Dean Wareham's Black Postcards

Shortly after its March 2008 release, my friend Scott recommended Dean Wareham’s Black Postcards, his memoir about growing up in New Zealand and New York, getting into music, and recording and touring with both Galaxie 500 and Luna. The only hold-up was that I was almost completely unfamiliar with Wareham’s music, despite being inundated with references to Galaxie 500 when I was getting into second generation slow-core bands like Codeine, Rex, and Low. When I found a remainder copy of Black Postcards, I figured, “What the hell,” snapped it up, and read it over a few days.
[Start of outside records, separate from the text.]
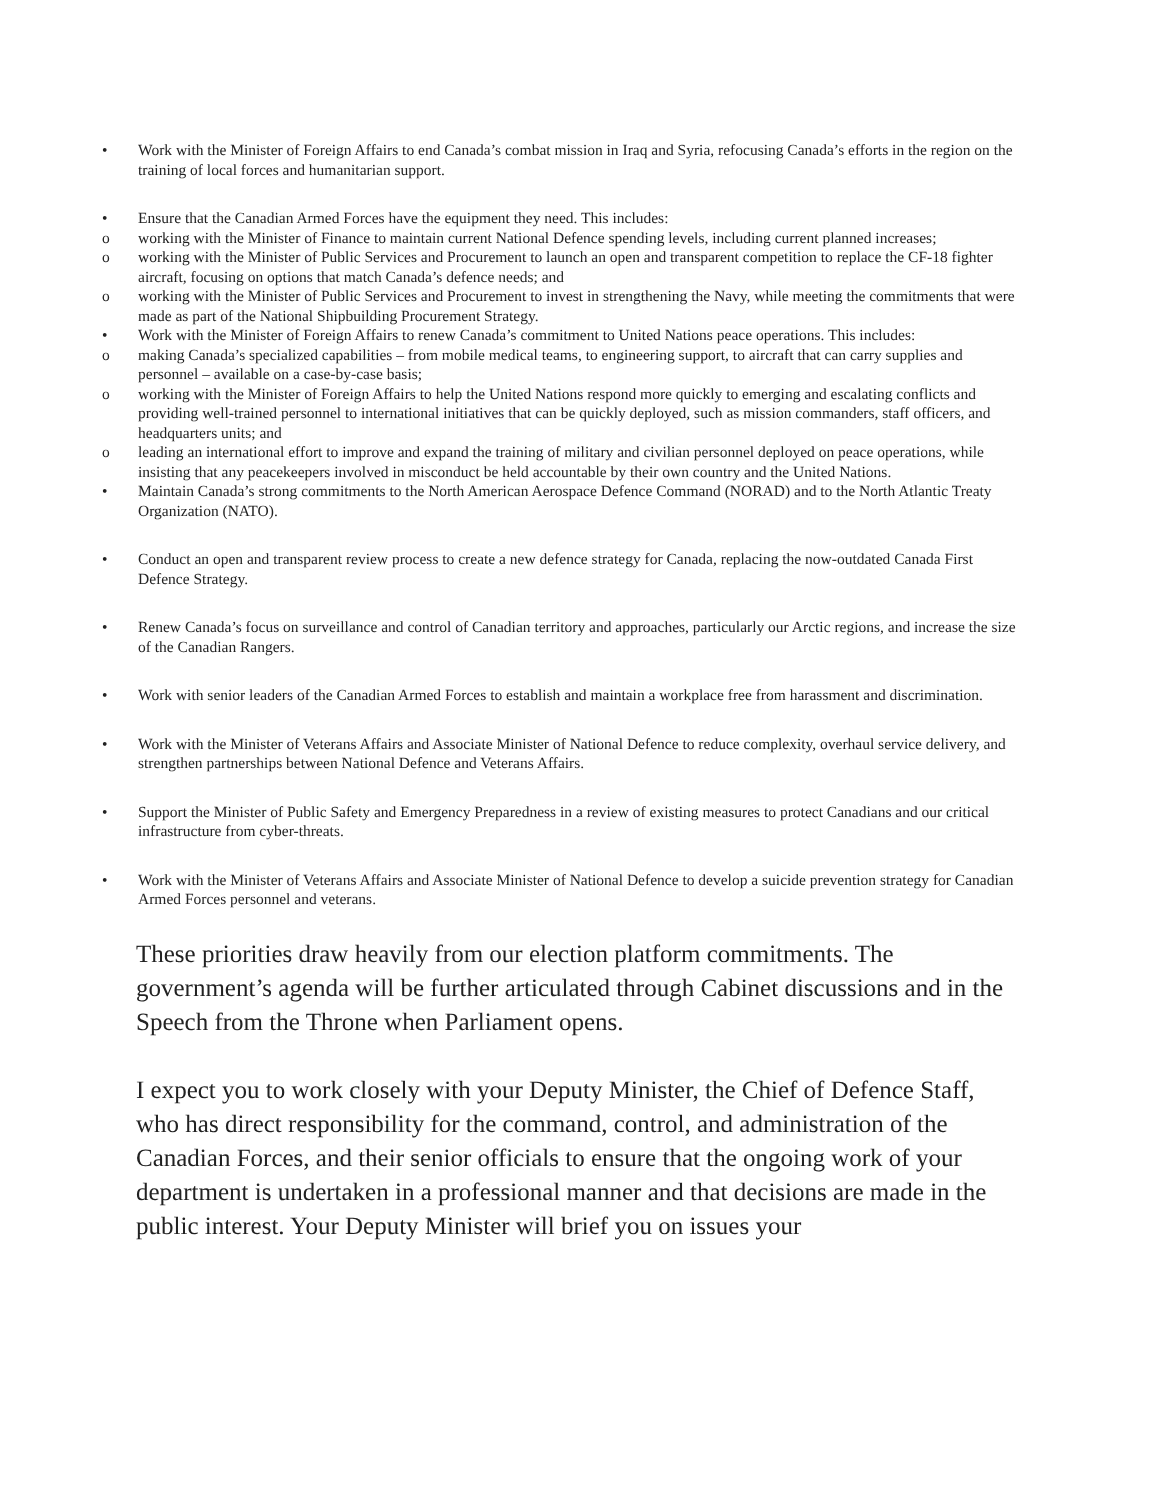• Work with the Minister of Foreign Affairs to end Canada’s combat mission in Iraq and Syria, refocusing Canada’s efforts in the region on the training of local forces and humanitarian support.
• Ensure that the Canadian Armed Forces have the equipment they need. This includes:
o working with the Minister of Finance to maintain current National Defence spending levels, including current planned increases;
o working with the Minister of Public Services and Procurement to launch an open and transparent competition to replace the CF-18 fighter aircraft, focusing on options that match Canada’s defence needs; and
o working with the Minister of Public Services and Procurement to invest in strengthening the Navy, while meeting the commitments that were made as part of the National Shipbuilding Procurement Strategy.
• Work with the Minister of Foreign Affairs to renew Canada’s commitment to United Nations peace operations. This includes:
o making Canada’s specialized capabilities – from mobile medical teams, to engineering support, to aircraft that can carry supplies and personnel – available on a case-by-case basis;
o working with the Minister of Foreign Affairs to help the United Nations respond more quickly to emerging and escalating conflicts and providing well-trained personnel to international initiatives that can be quickly deployed, such as mission commanders, staff officers, and headquarters units; and
o leading an international effort to improve and expand the training of military and civilian personnel deployed on peace operations, while insisting that any peacekeepers involved in misconduct be held accountable by their own country and the United Nations.
• Maintain Canada’s strong commitments to the North American Aerospace Defence Command (NORAD) and to the North Atlantic Treaty Organization (NATO).
• Conduct an open and transparent review process to create a new defence strategy for Canada, replacing the now-outdated Canada First Defence Strategy.
• Renew Canada’s focus on surveillance and control of Canadian territory and approaches, particularly our Arctic regions, and increase the size of the Canadian Rangers.
• Work with senior leaders of the Canadian Armed Forces to establish and maintain a workplace free from harassment and discrimination.
• Work with the Minister of Veterans Affairs and Associate Minister of National Defence to reduce complexity, overhaul service delivery, and strengthen partnerships between National Defence and Veterans Affairs.
• Support the Minister of Public Safety and Emergency Preparedness in a review of existing measures to protect Canadians and our critical infrastructure from cyber-threats.
• Work with the Minister of Veterans Affairs and Associate Minister of National Defence to develop a suicide prevention strategy for Canadian Armed Forces personnel and veterans.
These priorities draw heavily from our election platform commitments. The government’s agenda will be further articulated through Cabinet discussions and in the Speech from the Throne when Parliament opens.
I expect you to work closely with your Deputy Minister, the Chief of Defence Staff, who has direct responsibility for the command, control, and administration of the Canadian Forces, and their senior officials to ensure that the ongoing work of your department is undertaken in a professional manner and that decisions are made in the public interest. Your Deputy Minister will brief you on issues your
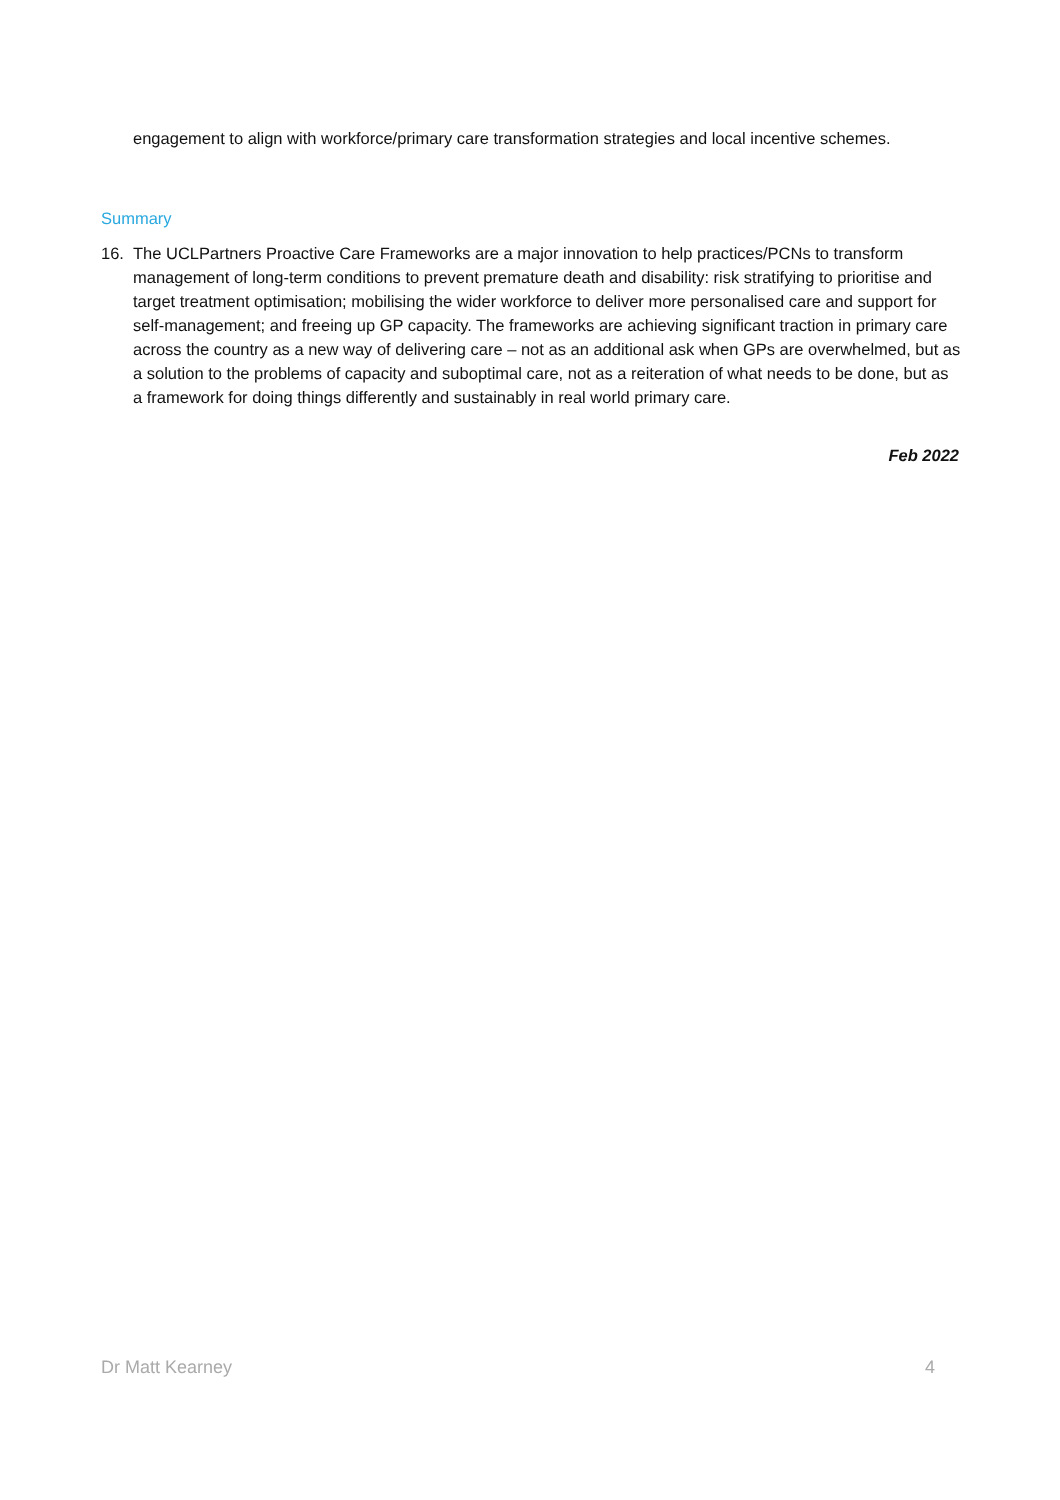engagement to align with workforce/primary care transformation strategies and local incentive schemes.
Summary
16. The UCLPartners Proactive Care Frameworks are a major innovation to help practices/PCNs to transform management of long-term conditions to prevent premature death and disability: risk stratifying to prioritise and target treatment optimisation; mobilising the wider workforce to deliver more personalised care and support for self-management; and freeing up GP capacity. The frameworks are achieving significant traction in primary care across the country as a new way of delivering care – not as an additional ask when GPs are overwhelmed, but as a solution to the problems of capacity and suboptimal care, not as a reiteration of what needs to be done, but as a framework for doing things differently and sustainably in real world primary care.
Feb 2022
Dr Matt Kearney 4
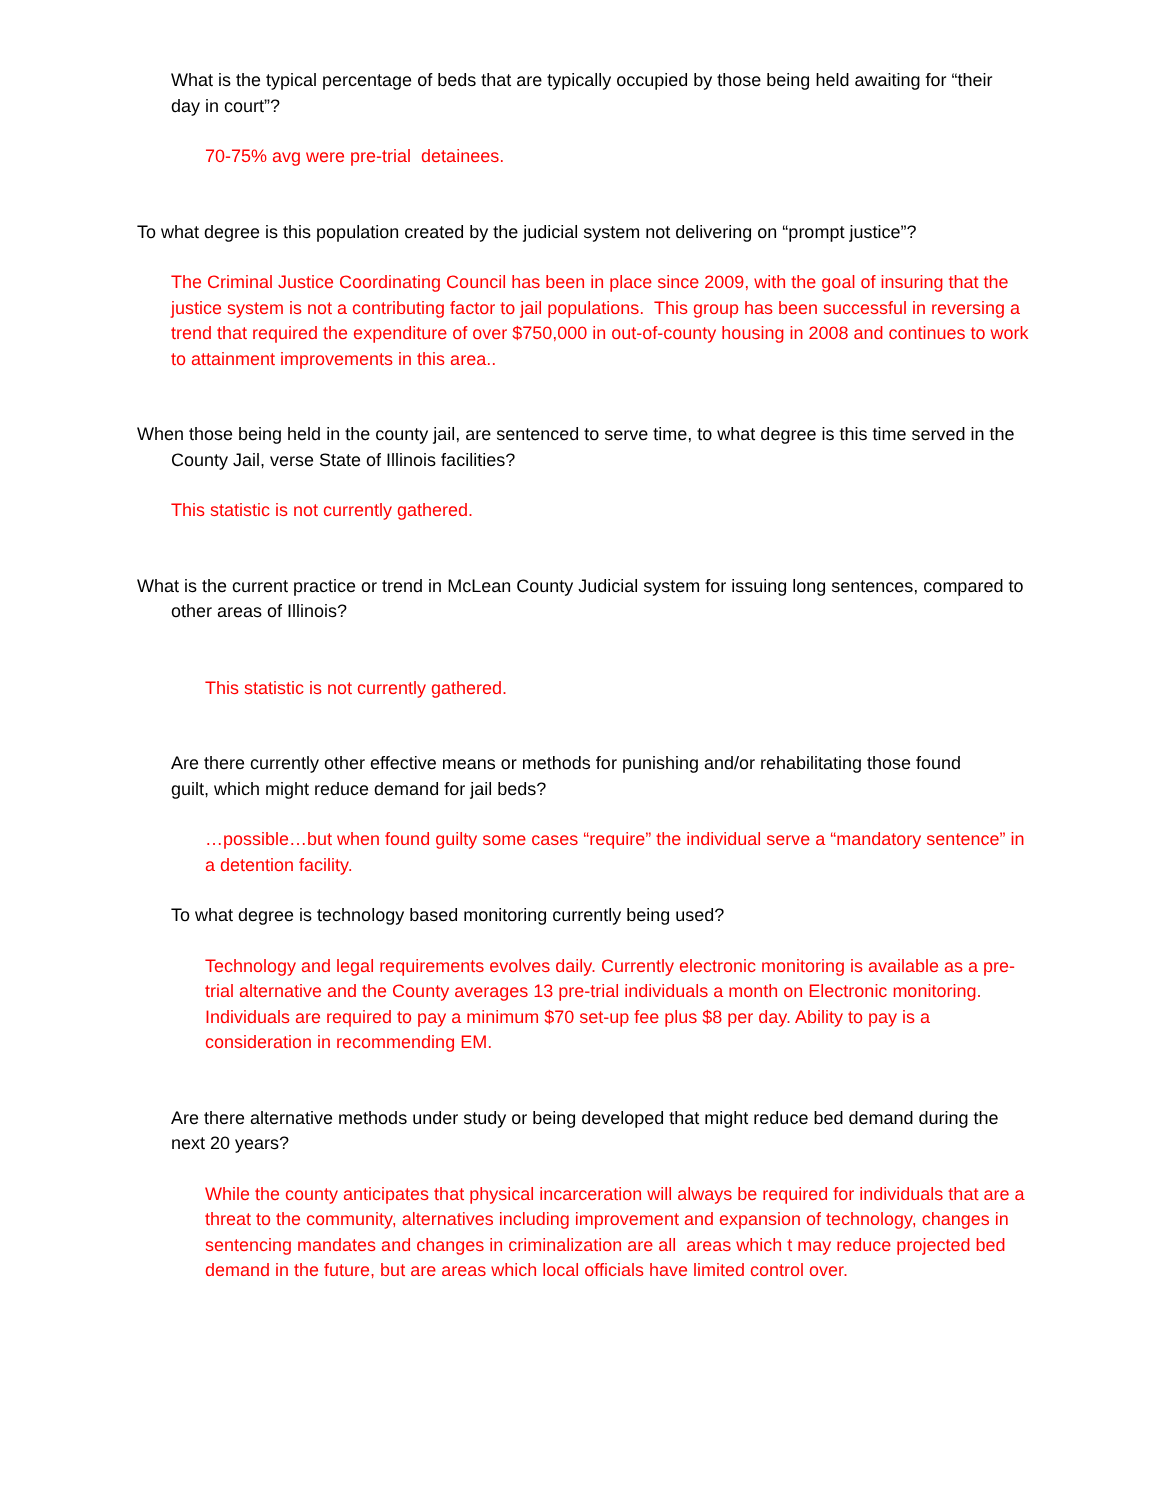What is the typical percentage of beds that are typically occupied by those being held awaiting for “their day in court”?
70-75% avg were pre-trial detainees.
To what degree is this population created by the judicial system not delivering on “prompt justice”?
The Criminal Justice Coordinating Council has been in place since 2009, with the goal of insuring that the justice system is not a contributing factor to jail populations. This group has been successful in reversing a trend that required the expenditure of over $750,000 in out-of-county housing in 2008 and continues to work to attainment improvements in this area..
When those being held in the county jail, are sentenced to serve time, to what degree is this time served in the County Jail, verse State of Illinois facilities?
This statistic is not currently gathered.
What is the current practice or trend in McLean County Judicial system for issuing long sentences, compared to other areas of Illinois?
This statistic is not currently gathered.
Are there currently other effective means or methods for punishing and/or rehabilitating those found guilt, which might reduce demand for jail beds?
…possible…but when found guilty some cases “require” the individual serve a “mandatory sentence” in a detention facility.
To what degree is technology based monitoring currently being used?
Technology and legal requirements evolves daily. Currently electronic monitoring is available as a pre-trial alternative and the County averages 13 pre-trial individuals a month on Electronic monitoring. Individuals are required to pay a minimum $70 set-up fee plus $8 per day. Ability to pay is a consideration in recommending EM.
Are there alternative methods under study or being developed that might reduce bed demand during the next 20 years?
While the county anticipates that physical incarceration will always be required for individuals that are a threat to the community, alternatives including improvement and expansion of technology, changes in sentencing mandates and changes in criminalization are all areas which t may reduce projected bed demand in the future, but are areas which local officials have limited control over.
Black Postcards is an entertaining read, even if Wareham isn’t always the most likeable narrator. The early sections on growing up in New York and getting into punk rock and post-punk were the most appealing, but I also enjoyed his trip up to Boston to attend college at Harvard and the formation of his first “real” band, the slow-core forefathers Galaxie 500. His tours of duty with Galaxie 500 and Luna provide excellent inside information on what it was like to be an indie rock band in the late 1980s and a struggling major label band in the mid 1990s, but they also paint an occasionally unflattering picture of Wareham as a motivated, unbending band leader. Wareham can’t disguise how his personality clashes with in-band couple Damon and Naomi led to the break-up of Galaxie 500. He also can’t gloss over how his on-tour affair with new Luna bassist Britta Phillips (once the singing voice of 1980s cartoon singer Jem) broke up his marriage with the mother of his child, which leads to some painful recollections of his life around the time of his divorce. Wareham’s glib sense of humor provides some levity during this part of the book, but tabloid fodder rock and roll cliché of that event is difficult to ignore.

If you’re interested in the three distinct era of rock music covered, Black Postcards is worth a read, but knowing the songs he discusses ahead of time would be a help for the Galaxie 500 and Luna specific sections. My recourse for this knowledge gap was to quickly run out and grab On Fire, the Wareham album that carries the most critical acclaim and came off the best within Black Postcards.

114. Galaxie 500 – On Fire LP – 20 20 20, 2009 [1989] – $18

Galaxie 500's On Fire

I’ve dabbled with Galaxie 500 and Luna before, specifically this album for an incarnation of iPod Chicanery, but the only thing I actually owned from either group was the one-track promotional single for “Chinatown.” (Side note: Is any format more loathsome than the one-track promotional single? I know I have a few of these floating around from my used CD bin days, and every time I was excited enough about a dollar CD not to look at the songs included until I got home. Potential match: the four song promotional single, which includes the album mix, the single mix, and two call-out hooks.) The Galaxie 500 template is relatively simple: loping tempos, reaching, falsetto vocals, low-key lyrics, vaguely autobiographical lyrics, lightly psychedelic guitar solos, and a general debt to the Velvet Underground. That group is a notable blind spot for me, but I still know a mid-tempo Velvet Underground song when I hear one, and Galaxie 500’s songs aren’t usually that far off from it. The best element is Wareham’s guitar work; he fills a lot of space with relatively few chords, treating the canvas with light brush strokes and muted reverb.

On Fire is a nice addition to my Sunday afternoon listening pile, but two things keep me from pulling it out more often and/or buying more of Wareham’s music. First, Wareham’s voice is fine when he isn’t reaching too much, but when his falsetto begins to crack on “Strange,” I long for the Naomi-fronted “Another Day,” which comes much closer to traditional lilting dream pop vocals. (If Black Postcards taught me anything, it’s that Wareham would never cede control of the vocals for fear of losing his stranglehold on the band.) Wareham’s vocals are likely an acquired taste, but I’ve listened to On Fire enough times to accept that I’m never going to love them. Second—and this point will either sound harsh or long-overdue—Galaxie 500 is not an exciting band. Like most mid-tempo slow-core, the threat of boredom is strong, and after a side of On Fire, I’m just about there. Having a vague sense of Wareham’s typical sound while reading Black Postcards made me scratch my head about his major label deal. While I can’t deny that there were some leftfield hit singles in the 1990s alternative scene (Mazzy Star’s “Fade into You” might be the closest stylistic kin), it’s hard to imagine one of his songs becoming a hit in anything other than adult alternative, which isn’t the easiest format to break a song. Potentially irritable vocals? Not remotely exciting? Let’s sign them right now!